All that to say, some of the endings I got had big *historian voice* “they were very good friends” energy. Caspar and Linhardt (Lin’s the one male bi option btw), Felix and Sylvain (even more explicitly romantic in Japanese, apparently, always gotta have one of those), Petra and Dorothea (probably the most clear, even history couldn’t suppress Dorothea’s big bi energy), Annette and Mercedes (see the image above)… All of them had intensely heartwarming supports and endings that supported a romantic interpretation. And I’m really glad to see same-gender (and non-romantic! Lysithea and Hanneman’s was really nice too!) endings again, since the children mechanic had the unfortunate side effect of really forcing that het marriage agenda.

Still, it’d be nice to see IntSys start taking bigger strides for their next installment. Everyone, join me in giving them your best death glare.

9. Flayn: Mysteries that Remain

“I, too, am unlike others.”

Flayn’s gonna be a title for every one of these blogs, lol. Actually, I wonder if she sticks with you in the Black Eagles timeline? Probably not, right? Hm. Much to think about.

Who is Flayn anyway? What does she like to talk about at tea time? The world may never know.

Actually, I think I’ve figured out her real identity or, at least, I could venture a guess. Her supports with Linhardt are pretty telling. But it’s surprising how little it matters to the Blue Lion route. All the lore mysteries and Church secrets are very much put to the side. There’s a mysterious group of enemies on the field in the final battle, but you never know who they are. It’s just that the Blue Lions route is very character driven- which I don’t mind! Stuff only matters when it matters to the players. That’s the type of story I prefer anyhow. But I’ll be interested to know what exactly Edelgard is doing with Kronya and Solon. And also, whatever Claude is doing. I have no idea what Claude’s up to. I mean, I sort of do know now, but he’s very non-essential in the Blue Lions timeline.

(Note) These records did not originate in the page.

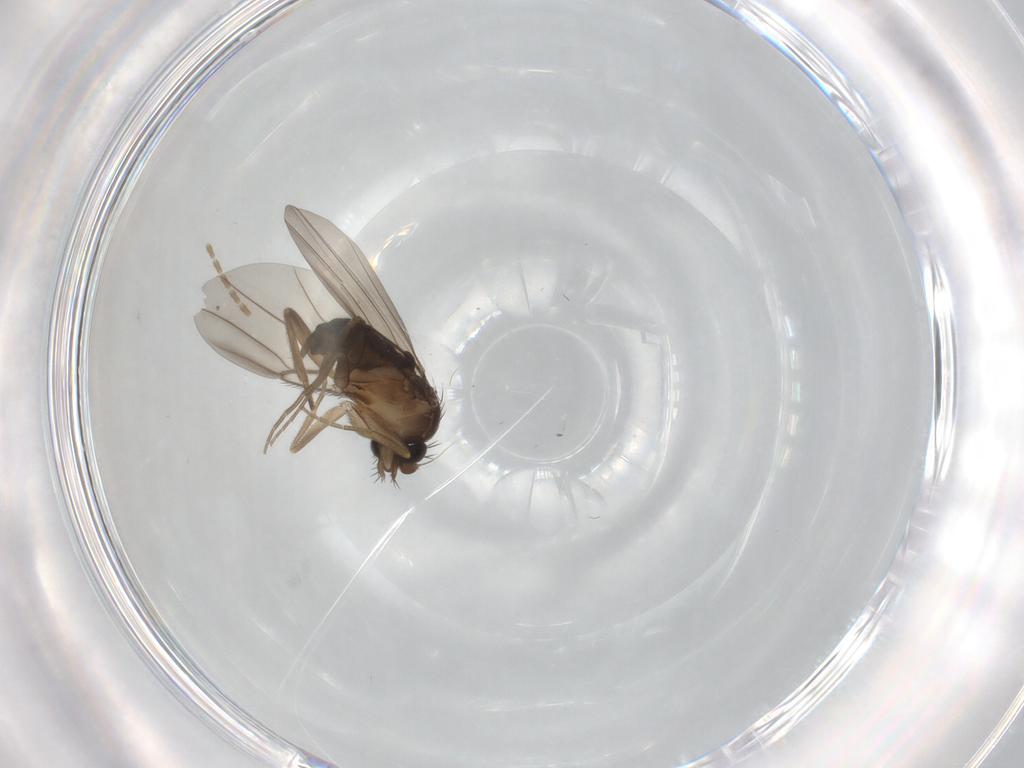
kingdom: Animalia
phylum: Arthropoda
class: Insecta
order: Diptera
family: Phoridae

But I suppose that’s how they goad you into playing the other routes. Similar to Fates, you’ve got to know every side of the story before you can get all the answers you seek. I’m just glad that the new game plus option makes everything go so much faster the second time around. This game is so long.

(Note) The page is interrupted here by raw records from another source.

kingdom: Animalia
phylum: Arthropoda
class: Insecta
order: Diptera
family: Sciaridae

10. Simone: Taking the Next Step


I named by avatar Simone, but you know who I’m talking about.

I see a lot of people coming out of the Blue Lions route with a large amount of anti-Edelgard bias (and vice versa). I don’t have that problem. In the end, Dimitri wanted Edelgard to cut her path to the future as much as he wanted to stop her. It’s interesting that all three lords have similar goals by the end: they want to make the world a better place. Earnestly. They all just have different ways of going about it. As with most stories, it’s a case of bad communication- if Edelgard had spoken to Dimitri and Claude about her plans, if Claude had been more out in the open about his dreams, if Dimitri hadn’t shoved all his feelings into a pot to boil, perhaps the entire conflict could have been avoided. But none of them can trust like that.

Even without any real anti-Edelgard feelings, I’ve jumped in to the Golden Deer next. I was kinda planning to go Black Eagle, but Madelyn chose Golden Deer for her first run, and I wanted to be able to talk to her about it a little. Plus, I have absolutely no clue what Claude was up to this whole time, so it’ll be fun to learn more about him.

So look forward to 10 Thoughts for 10 Golden Deer in the next month or so, featuring Boyleth aka Number 2. Yes, that is what I named him.